Records contained in a dataset:
☆ ☆ ☆ ☆ ☆ ☆ ☆
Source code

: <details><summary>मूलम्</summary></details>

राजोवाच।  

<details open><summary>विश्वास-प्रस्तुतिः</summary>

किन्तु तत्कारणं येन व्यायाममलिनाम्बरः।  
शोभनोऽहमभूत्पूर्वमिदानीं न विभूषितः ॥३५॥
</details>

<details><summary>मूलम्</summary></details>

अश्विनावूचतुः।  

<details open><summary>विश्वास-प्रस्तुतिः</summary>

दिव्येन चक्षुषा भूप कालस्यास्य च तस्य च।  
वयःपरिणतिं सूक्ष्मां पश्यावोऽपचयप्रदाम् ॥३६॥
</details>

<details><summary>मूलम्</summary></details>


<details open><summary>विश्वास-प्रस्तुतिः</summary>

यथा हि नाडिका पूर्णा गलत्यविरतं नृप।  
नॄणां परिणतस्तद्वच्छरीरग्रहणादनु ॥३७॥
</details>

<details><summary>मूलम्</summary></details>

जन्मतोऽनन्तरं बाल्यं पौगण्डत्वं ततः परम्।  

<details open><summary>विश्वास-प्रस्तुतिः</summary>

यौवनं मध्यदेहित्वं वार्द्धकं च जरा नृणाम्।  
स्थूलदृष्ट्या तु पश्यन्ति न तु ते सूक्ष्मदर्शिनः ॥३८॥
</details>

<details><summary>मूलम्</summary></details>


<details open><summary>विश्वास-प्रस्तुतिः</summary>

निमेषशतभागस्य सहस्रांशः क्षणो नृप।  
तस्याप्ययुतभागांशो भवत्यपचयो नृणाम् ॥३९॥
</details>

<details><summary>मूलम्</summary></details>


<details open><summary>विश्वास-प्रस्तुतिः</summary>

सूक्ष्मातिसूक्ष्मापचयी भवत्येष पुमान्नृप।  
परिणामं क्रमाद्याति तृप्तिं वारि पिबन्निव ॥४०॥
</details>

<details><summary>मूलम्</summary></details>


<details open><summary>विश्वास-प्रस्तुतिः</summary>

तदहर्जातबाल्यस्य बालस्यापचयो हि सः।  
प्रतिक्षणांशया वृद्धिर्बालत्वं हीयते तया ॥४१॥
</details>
☆ ☆ ☆ ☆ ☆ ☆ ☆
Write out the entries verbatim, all of them.

Source code

: <details><summary>मूलम्</summary></details>

राजोवाच।  

<details open><summary>विश्वास-प्रस्तुतिः</summary>

किन्तु तत्कारणं येन व्यायाममलिनाम्बरः।  
शोभनोऽहमभूत्पूर्वमिदानीं न विभूषितः ॥३५॥
</details>

<details><summary>मूलम्</summary></details>

अश्विनावूचतुः।  

<details open><summary>विश्वास-प्रस्तुतिः</summary>

दिव्येन चक्षुषा भूप कालस्यास्य च तस्य च।  
वयःपरिणतिं सूक्ष्मां पश्यावोऽपचयप्रदाम् ॥३६॥
</details>

<details><summary>मूलम्</summary></details>


<details open><summary>विश्वास-प्रस्तुतिः</summary>

यथा हि नाडिका पूर्णा गलत्यविरतं नृप।  
नॄणां परिणतस्तद्वच्छरीरग्रहणादनु ॥३७॥
</details>

<details><summary>मूलम्</summary></details>

जन्मतोऽनन्तरं बाल्यं पौगण्डत्वं ततः परम्।  

<details open><summary>विश्वास-प्रस्तुतिः</summary>

यौवनं मध्यदेहित्वं वार्द्धकं च जरा नृणाम्।  
स्थूलदृष्ट्या तु पश्यन्ति न तु ते सूक्ष्मदर्शिनः ॥३८॥
</details>

<details><summary>मूलम्</summary></details>


<details open><summary>विश्वास-प्रस्तुतिः</summary>

निमेषशतभागस्य सहस्रांशः क्षणो नृप।  
तस्याप्ययुतभागांशो भवत्यपचयो नृणाम् ॥३९॥
</details>

<details><summary>मूलम्</summary></details>


<details open><summary>विश्वास-प्रस्तुतिः</summary>

सूक्ष्मातिसूक्ष्मापचयी भवत्येष पुमान्नृप।  
परिणामं क्रमाद्याति तृप्तिं वारि पिबन्निव ॥४०॥
</details>

<details><summary>मूलम्</summary></details>


<details open><summary>विश्वास-प्रस्तुतिः</summary>

तदहर्जातबाल्यस्य बालस्यापचयो हि सः।  
प्रतिक्षणांशया वृद्धिर्बालत्वं हीयते तया ॥४१॥
</details>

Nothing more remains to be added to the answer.